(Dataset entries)
┄┄┄┄┄┄

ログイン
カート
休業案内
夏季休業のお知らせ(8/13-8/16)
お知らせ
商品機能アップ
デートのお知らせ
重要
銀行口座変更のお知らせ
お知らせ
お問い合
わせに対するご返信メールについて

┄┄┄┄┄┄

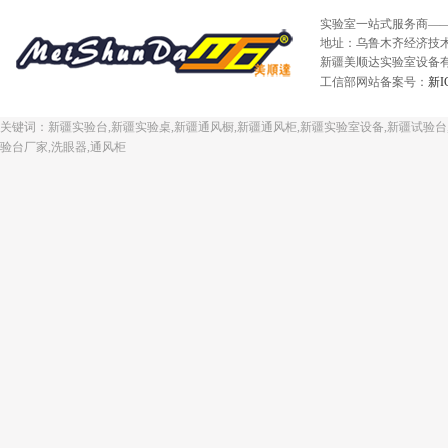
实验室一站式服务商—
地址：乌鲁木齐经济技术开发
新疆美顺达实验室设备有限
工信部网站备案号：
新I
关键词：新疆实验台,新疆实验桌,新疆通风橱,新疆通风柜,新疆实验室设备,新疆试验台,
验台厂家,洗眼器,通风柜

┄┄┄┄┄┄

Would you retype the lines above from the one with "新疆美顺达实验室设备有限" down to the one with "验台厂家,洗眼器,通风柜", word for word, both ends included and no other lines?

Response to this task:
新疆美顺达实验室设备有限
工信部网站备案号：
新I
关键词：新疆实验台,新疆实验桌,新疆通风橱,新疆通风柜,新疆实验室设备,新疆试验台,
验台厂家,洗眼器,通风柜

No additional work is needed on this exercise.